• [Exercise] Lay out the lines of the rows as a Markdown table with the columns "No." and "Line", numbering each line and omitting blank lines. Begin at the line that contains "common name: Carlin's mining bee" and continue through the end of the rows.

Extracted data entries

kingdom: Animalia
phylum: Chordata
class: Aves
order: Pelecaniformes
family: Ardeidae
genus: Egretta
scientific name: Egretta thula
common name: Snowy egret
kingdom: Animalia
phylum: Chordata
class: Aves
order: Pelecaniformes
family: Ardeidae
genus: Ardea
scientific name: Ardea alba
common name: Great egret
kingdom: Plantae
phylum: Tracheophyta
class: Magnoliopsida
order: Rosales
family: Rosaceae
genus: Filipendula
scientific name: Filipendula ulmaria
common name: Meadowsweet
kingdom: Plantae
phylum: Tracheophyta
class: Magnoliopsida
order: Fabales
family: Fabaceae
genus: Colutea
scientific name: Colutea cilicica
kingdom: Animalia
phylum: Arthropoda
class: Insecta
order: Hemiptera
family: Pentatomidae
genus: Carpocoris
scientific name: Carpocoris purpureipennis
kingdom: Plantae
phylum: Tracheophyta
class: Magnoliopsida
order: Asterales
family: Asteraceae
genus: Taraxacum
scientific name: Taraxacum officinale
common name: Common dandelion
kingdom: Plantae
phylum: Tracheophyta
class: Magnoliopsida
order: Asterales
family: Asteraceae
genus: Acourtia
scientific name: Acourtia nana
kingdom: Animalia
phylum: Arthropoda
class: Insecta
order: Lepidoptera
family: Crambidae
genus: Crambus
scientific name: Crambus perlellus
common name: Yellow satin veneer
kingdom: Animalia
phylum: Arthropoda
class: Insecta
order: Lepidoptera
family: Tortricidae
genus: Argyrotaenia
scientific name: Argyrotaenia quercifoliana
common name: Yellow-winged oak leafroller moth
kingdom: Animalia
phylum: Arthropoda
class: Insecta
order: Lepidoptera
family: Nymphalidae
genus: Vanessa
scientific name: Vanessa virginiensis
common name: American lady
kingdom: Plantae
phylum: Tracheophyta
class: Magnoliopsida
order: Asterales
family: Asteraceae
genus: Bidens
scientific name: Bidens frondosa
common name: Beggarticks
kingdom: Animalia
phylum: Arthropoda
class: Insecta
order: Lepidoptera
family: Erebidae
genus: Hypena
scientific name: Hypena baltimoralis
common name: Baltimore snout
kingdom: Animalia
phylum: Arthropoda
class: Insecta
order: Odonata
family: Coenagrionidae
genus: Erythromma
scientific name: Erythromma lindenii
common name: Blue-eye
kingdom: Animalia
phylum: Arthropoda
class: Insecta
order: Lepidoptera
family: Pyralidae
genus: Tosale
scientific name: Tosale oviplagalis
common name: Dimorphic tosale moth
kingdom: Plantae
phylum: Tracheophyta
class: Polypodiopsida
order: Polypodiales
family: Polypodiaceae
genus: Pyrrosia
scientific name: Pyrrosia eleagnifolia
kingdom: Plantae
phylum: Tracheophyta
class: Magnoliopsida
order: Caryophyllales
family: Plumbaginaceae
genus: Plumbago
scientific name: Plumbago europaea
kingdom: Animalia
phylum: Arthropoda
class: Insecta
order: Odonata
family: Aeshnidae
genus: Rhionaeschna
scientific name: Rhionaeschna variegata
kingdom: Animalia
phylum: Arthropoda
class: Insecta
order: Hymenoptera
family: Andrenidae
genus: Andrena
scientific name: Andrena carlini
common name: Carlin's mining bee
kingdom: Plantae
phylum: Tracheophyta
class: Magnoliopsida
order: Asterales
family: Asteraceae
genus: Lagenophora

• [Completed task]
| No. | Line |
|---|---|
| 1 | common name: Carlin's mining bee |
| 2 | kingdom: Plantae |
| 3 | phylum: Tracheophyta |
| 4 | class: Magnoliopsida |
| 5 | order: Asterales |
| 6 | family: Asteraceae |
| 7 | genus: Lagenophora |